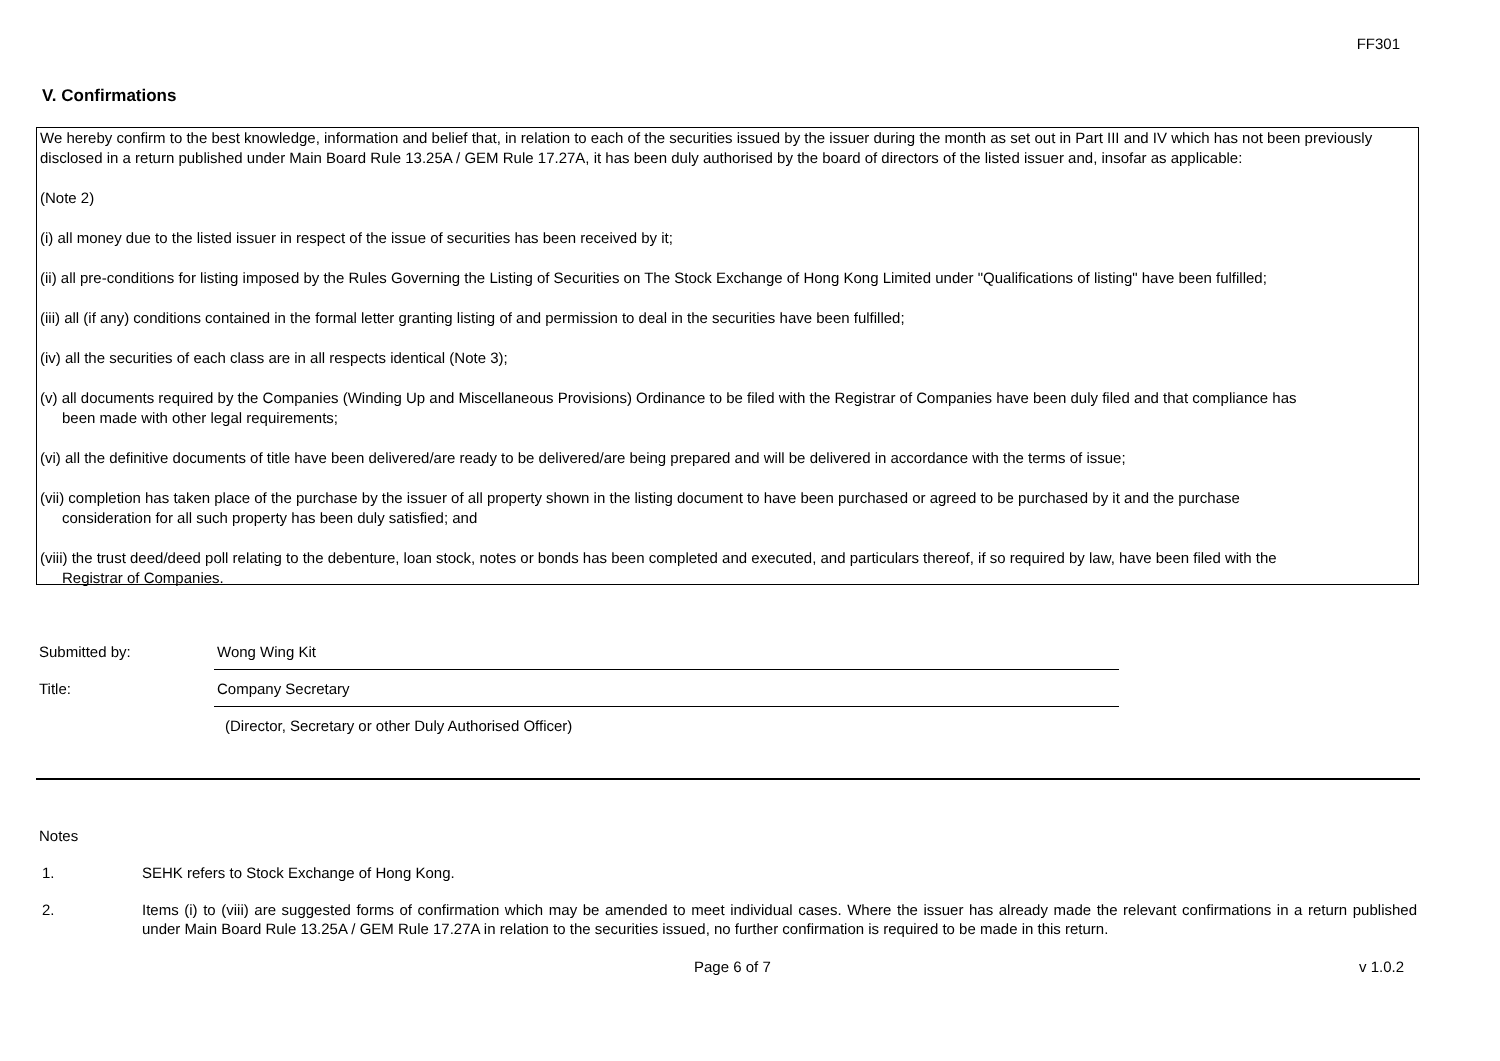FF301
V. Confirmations
We hereby confirm to the best knowledge, information and belief that, in relation to each of the securities issued by the issuer during the month as set out in Part III and IV which has not been previously disclosed in a return published under Main Board Rule 13.25A / GEM Rule 17.27A, it has been duly authorised by the board of directors of the listed issuer and, insofar as applicable:
(Note 2)
(i) all money due to the listed issuer in respect of the issue of securities has been received by it;
(ii) all pre-conditions for listing imposed by the Rules Governing the Listing of Securities on The Stock Exchange of Hong Kong Limited under "Qualifications of listing" have been fulfilled;
(iii) all (if any) conditions contained in the formal letter granting listing of and permission to deal in the securities have been fulfilled;
(iv) all the securities of each class are in all respects identical (Note 3);
(v) all documents required by the Companies (Winding Up and Miscellaneous Provisions) Ordinance to be filed with the Registrar of Companies have been duly filed and that compliance has
been made with other legal requirements;
(vi) all the definitive documents of title have been delivered/are ready to be delivered/are being prepared and will be delivered in accordance with the terms of issue;
(vii) completion has taken place of the purchase by the issuer of all property shown in the listing document to have been purchased or agreed to be purchased by it and the purchase
consideration for all such property has been duly satisfied; and
(viii) the trust deed/deed poll relating to the debenture, loan stock, notes or bonds has been completed and executed, and particulars thereof, if so required by law, have been filed with the
Registrar of Companies.
Submitted by:
Wong Wing Kit
Title:
Company Secretary
(Director, Secretary or other Duly Authorised Officer)
Notes
1. SEHK refers to Stock Exchange of Hong Kong.
2. Items (i) to (viii) are suggested forms of confirmation which may be amended to meet individual cases. Where the issuer has already made the relevant confirmations in a return published under Main Board Rule 13.25A / GEM Rule 17.27A in relation to the securities issued, no further confirmation is required to be made in this return.
Page 6 of 7 v 1.0.2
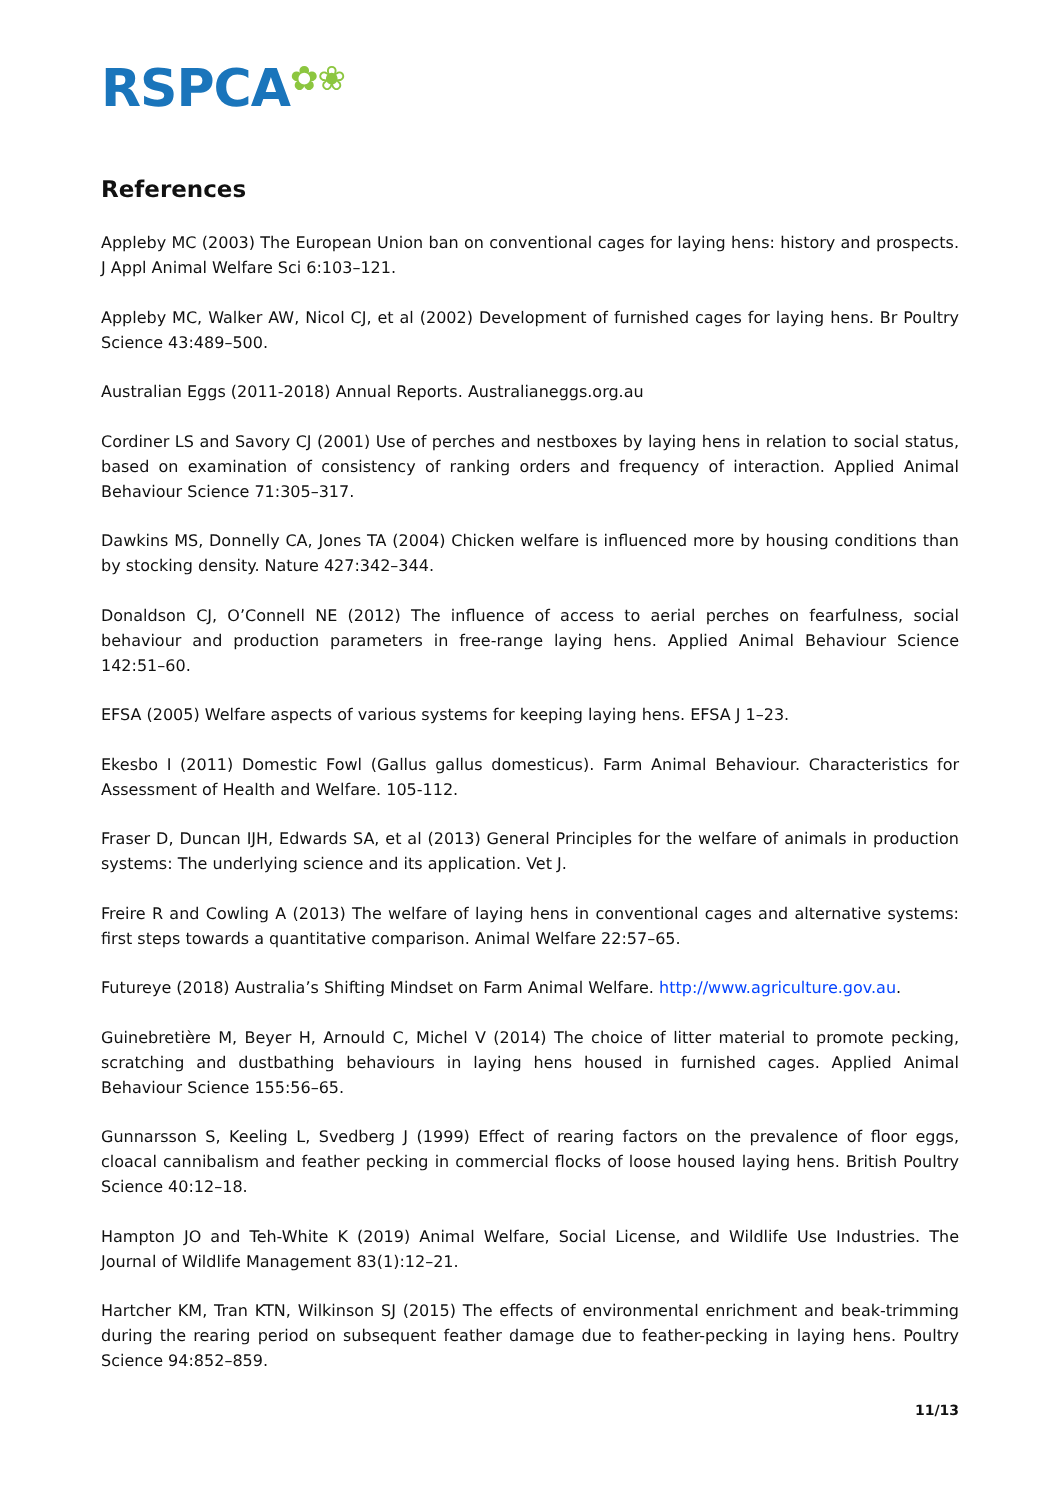RSPCA✿❀
References
Appleby MC (2003) The European Union ban on conventional cages for laying hens: history and prospects. J Appl Animal Welfare Sci 6:103–121.
Appleby MC, Walker AW, Nicol CJ, et al (2002) Development of furnished cages for laying hens. Br Poultry Science 43:489–500.
Australian Eggs (2011-2018) Annual Reports. Australianeggs.org.au
Cordiner LS and Savory CJ (2001) Use of perches and nestboxes by laying hens in relation to social status, based on examination of consistency of ranking orders and frequency of interaction. Applied Animal Behaviour Science 71:305–317.
Dawkins MS, Donnelly CA, Jones TA (2004) Chicken welfare is influenced more by housing conditions than by stocking density. Nature 427:342–344.
Donaldson CJ, O’Connell NE (2012) The influence of access to aerial perches on fearfulness, social behaviour and production parameters in free-range laying hens. Applied Animal Behaviour Science 142:51–60.
EFSA (2005) Welfare aspects of various systems for keeping laying hens. EFSA J 1–23.
Ekesbo I (2011) Domestic Fowl (Gallus gallus domesticus). Farm Animal Behaviour. Characteristics for Assessment of Health and Welfare. 105-112.
Fraser D, Duncan IJH, Edwards SA, et al (2013) General Principles for the welfare of animals in production systems: The underlying science and its application. Vet J.
Freire R and Cowling A (2013) The welfare of laying hens in conventional cages and alternative systems: first steps towards a quantitative comparison. Animal Welfare 22:57–65.
Futureye (2018) Australia’s Shifting Mindset on Farm Animal Welfare. http://www.agriculture.gov.au.
Guinebretière M, Beyer H, Arnould C, Michel V (2014) The choice of litter material to promote pecking, scratching and dustbathing behaviours in laying hens housed in furnished cages. Applied Animal Behaviour Science 155:56–65.
Gunnarsson S, Keeling L, Svedberg J (1999) Effect of rearing factors on the prevalence of floor eggs, cloacal cannibalism and feather pecking in commercial flocks of loose housed laying hens. British Poultry Science 40:12–18.
Hampton JO and Teh-White K (2019) Animal Welfare, Social License, and Wildlife Use Industries. The Journal of Wildlife Management 83(1):12–21.
Hartcher KM, Tran KTN, Wilkinson SJ (2015) The effects of environmental enrichment and beak-trimming during the rearing period on subsequent feather damage due to feather-pecking in laying hens. Poultry Science 94:852–859.
11/13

Assigned task: Only the number is wanted: how many lines above include the word "fulfilled"?

Result of this exercise: 2